L’état d’urgence prolongé de trois mois
La Turquie va prolonger de trois mois l’état d’urgence imposé après le coup d’etat raté du 15 juillet et poursuivre plus avant la vague de purges qui a déferlé sur le pays. « Nous avons décidé de reconduire l’état d’urgence pour quatre-vingt-dix jours dans le cadre de la lutte contre les organisations terroristes », a déclaréle vice-premier ministre Numan Kurtulmus.
Par « organisations terroristes », il faut considérer la confrérie religieuse de l’imam Fethullah Gülen, tenue pour responsable de la tentative de putsch, ainsi que le Parti des travailleurs du Kurdistan (PKK, interdit en Turquie), en lutte contre Ankara depuis 1984.
Instauré pour trois mois quelques jours après le coup d’etat raté du 15 juillet, l’état d’urgence est en vigueur jusqu’au 19 octobre. Il permet au gouvernement de diriger par décrets, sans l’aval du Parlement, et de jouir de pouvoir coercitifs illimités pour mener les purges.

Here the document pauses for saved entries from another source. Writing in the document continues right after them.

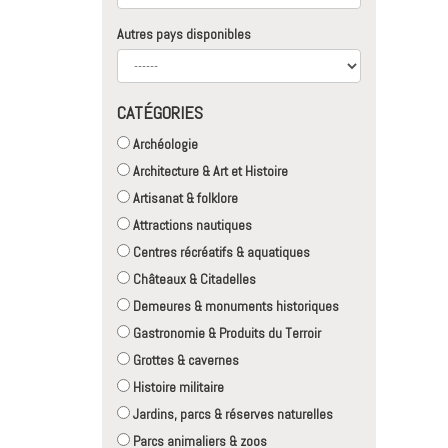
Autres pays disponibles
CATÉGORIES
Archéologie
Architecture & Art et Histoire
Artisanat & folklore
Attractions nautiques
Centres récréatifs & aquatiques
Châteaux & Citadelles
Demeures & monuments historiques
Gastronomie & Produits du Terroir
Grottes & cavernes
Histoire militaire
Jardins, parcs & réserves naturelles
Parcs animaliers & zoos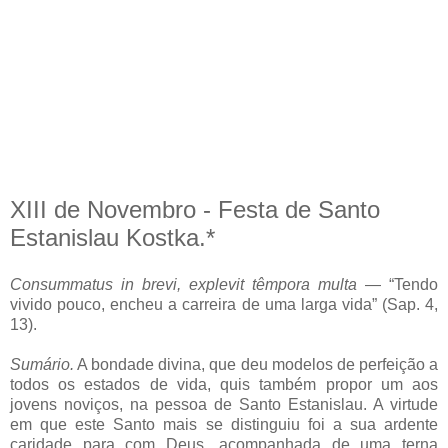
XIII de Novembro - Festa de Santo
Estanislau Kostka.*
Consummatus in brevi, explevit têmpora multa
— “Tendo
vivido pouco, encheu a carreira de uma larga vida” (Sap. 4,
13).
Sumário.
A bondade divina, que deu modelos de perfeição a
todos os estados de vida, quis também propor um aos
jovens noviços, na pessoa de Santo Estanislau. A virtude
em que este Santo mais se distinguiu foi a sua ardente
caridade para com Deus, acompanhada de uma terna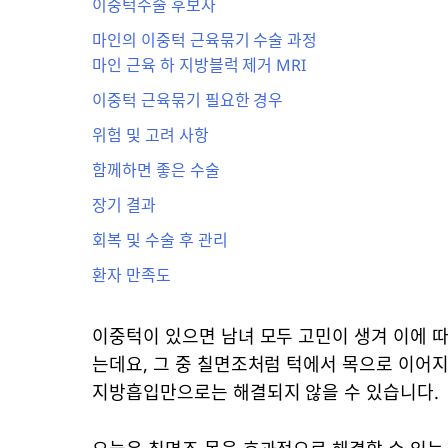
이중턱수술 후보자
마인의 이중턱 근육묶기 수술 과정
마인 근육 하 지방블럭 제거 MRI
이중턱 근육묶기 필요한 경우
​위험 및 고려 사항
함께하면 좋은 수술
​장기 결과
​회복 및 수술 후 관리
환자 만족도
이중턱이 있으면 남녀 모두 고민이 생겨 이에 따
는데요, 그 중 칠면조처럼 턱에서 목으로 이어
지방흡입만으로는 해결되지 않을 수 있습니다.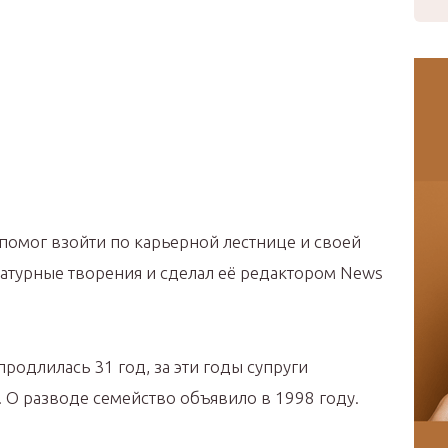
помог взойти по карьерной лестнице и своей
ратурные творения и сделал её редактором News
родлилась 31 год, за эти годы супруги
 О разводе семейство объявило в 1998 году.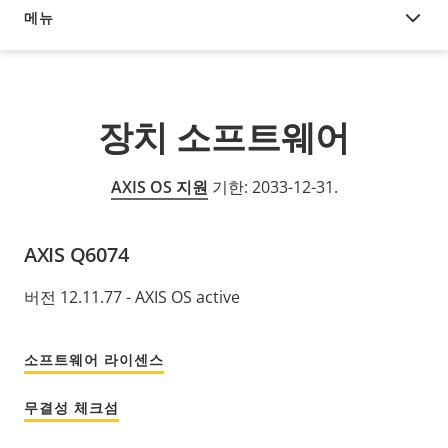
메뉴
장치 소프트웨어
장치 소프트웨어
AXIS OS 지원
기한: 2033-12-31.
AXIS Q6074
버전 12.11.77 - AXIS OS active
소프트웨어 라이센스
무결성 체크섬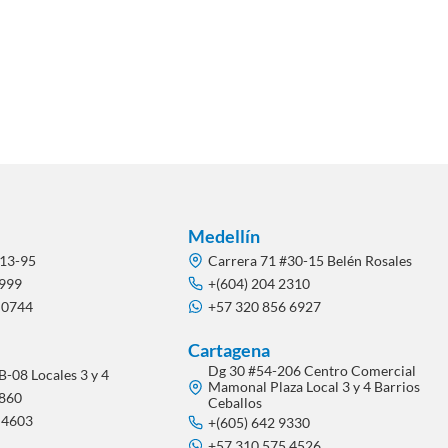
Medellín
#13-95
Carrera 71 #30-15 Belén Rosales
2999
+(604) 204 2310
 0744
+57 320 856 6927
Cartagena
Dg 30 #54-206 Centro Comercial
B-08 Locales 3 y 4
Mamonal Plaza Local 3 y 4 Barrios
1860
Ceballos
 4603
+(605) 642 9330
+57 310 575 4526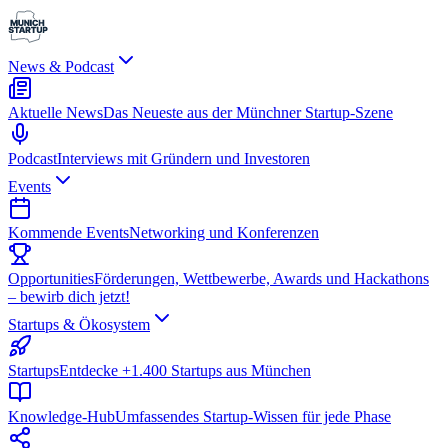
News & Podcast
Aktuelle News
Das Neueste aus der Münchner Startup-Szene
Podcast
Interviews mit Gründern und Investoren
Events
Kommende Events
Networking und Konferenzen
Opportunities
Förderungen, Wettbewerbe, Awards und Hackathons
– bewirb dich jetzt!
Startups & Ökosystem
Startups
Entdecke +1.400 Startups aus München
Knowledge-Hub
Umfassendes Startup-Wissen für jede Phase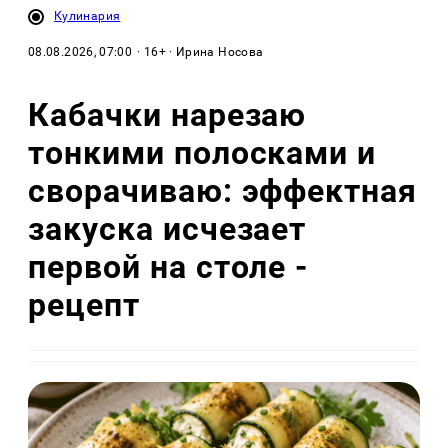
Кулинария
08.08.2026, 07:00
· 16+ · Ирина Носова
Кабачки нарезаю
тонкими полосками и
сворачиваю: эффектная
закуска исчезает
первой на столе -
рецепт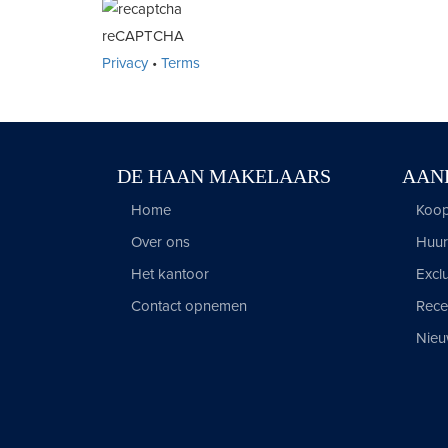
reCAPTCHA
Privacy
•
Terms
DE HAAN MAKELAARS
AAN
Home
Koop
Over ons
Huur
Het kantoor
Excl
Contact opnemen
Recen
Nie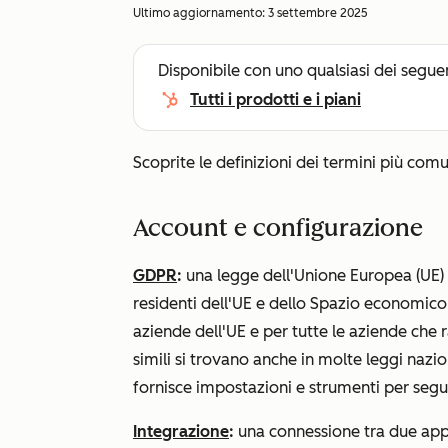
Ultimo aggiornamento:
3 settembre 2025
Disponibile con uno qualsiasi dei segue
Tutti i prodotti e i piani
Scoprite le definizioni dei termini più comu
Account e configurazione
GDPR
:
una legge dell'Unione Europea (UE) c
residenti dell'UE e dello Spazio economico e
aziende dell'UE e per tutte le aziende che 
simili si trovano anche in molte leggi nazion
fornisce impostazioni e strumenti per seguir
Integrazione
:
una connessione tra due ap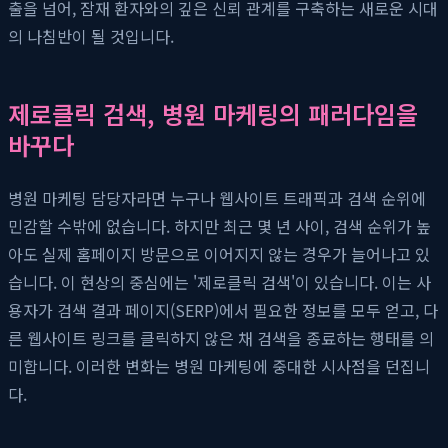
출을 넘어, 잠재 환자와의 깊은 신뢰 관계를 구축하는 새로운 시대
의 나침반이 될 것입니다.
제로클릭 검색, 병원 마케팅의 패러다임을
바꾸다
병원 마케팅 담당자라면 누구나 웹사이트 트래픽과 검색 순위에
민감할 수밖에 없습니다. 하지만 최근 몇 년 사이, 검색 순위가 높
아도 실제 홈페이지 방문으로 이어지지 않는 경우가 늘어나고 있
습니다. 이 현상의 중심에는 '제로클릭 검색'이 있습니다. 이는 사
용자가 검색 결과 페이지(SERP)에서 필요한 정보를 모두 얻고, 다
른 웹사이트 링크를 클릭하지 않은 채 검색을 종료하는 행태를 의
미합니다. 이러한 변화는 병원 마케팅에 중대한 시사점을 던집니
다.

Dans le cadre de l’état d’exception, la durée de la garde à vue a été portée à trente jours, dont cinq jours au secret, sans accès à un avocat. Non contestables devant la Cour constitutionnelle, ces décrets ont permis jusqu’ici l’inculpation de 32 000 personnes, l’éviction de 93 000 fonctionnaires et la confiscation des biens de centaines d’hommes d’affaires.
Le 28 septembre, le Conseil national de sécurité, réuni à Ankara sous la houlette du président, Recep Tayyip Erdogan, avait recommandé la reconduction de l’état d’urgence pour une durée de trois mois à partir du 19 octobre. Lors de son séjour à New York dans le cadre de l’assemblée générale des Nations unies, M. Erdogan avait évoqué une reconduction pour une durée d’un an. A l’occasion d’une rencontre avec des organisations non gouvernementales turques, actives sur le sol américain, le numéro un turc avait reconnu que son gouvernement avait, par le passé, « donné des terres et des propriétés » aux adeptes de l’imam Gülen. C’est notamment grâce à ses liens privilégiés avec le Parti de la justice et du développement (AKP, islamo-conservateur) que la confrérie secrète a réussi à infiltrer les rouages de l’etat turc. « Aurait-il été possible pour nous de reprendre ces propriétés dans des circonstances normales ? Grâce à l’état d’urgence, il a été possible de saisir les biens de cette bande de traîtres », avait-il expliqué.